◆ **DATASET**:
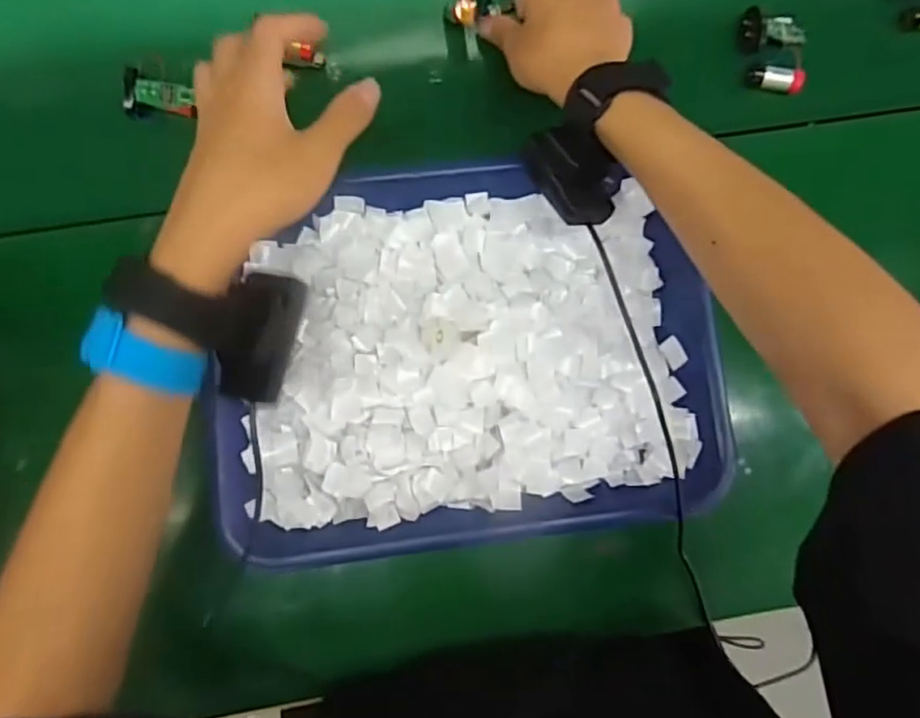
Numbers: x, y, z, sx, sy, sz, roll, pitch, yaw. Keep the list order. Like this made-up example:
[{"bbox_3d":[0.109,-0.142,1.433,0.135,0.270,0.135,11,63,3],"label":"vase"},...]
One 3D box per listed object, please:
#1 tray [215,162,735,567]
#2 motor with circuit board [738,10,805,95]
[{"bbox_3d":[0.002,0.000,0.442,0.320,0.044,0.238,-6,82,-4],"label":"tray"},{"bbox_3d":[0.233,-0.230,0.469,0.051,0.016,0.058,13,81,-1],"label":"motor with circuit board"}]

◆ **PROBLEM STATEMENT**: Every line of the listing is to be repeated exactly, and the pictures are to be dropped.

◆ **RESPONSE TO THIS TASK**:
Numbers: x, y, z, sx, sy, sz, roll, pitch, yaw. Keep the list order. Like this made-up example:
[{"bbox_3d":[0.109,-0.142,1.433,0.135,0.270,0.135,11,63,3],"label":"vase"},...]
One 3D box per listed object, please:
#1 tray [215,162,735,567]
#2 motor with circuit board [738,10,805,95]
[{"bbox_3d":[0.002,0.000,0.442,0.320,0.044,0.238,-6,82,-4],"label":"tray"},{"bbox_3d":[0.233,-0.230,0.469,0.051,0.016,0.058,13,81,-1],"label":"motor with circuit board"}]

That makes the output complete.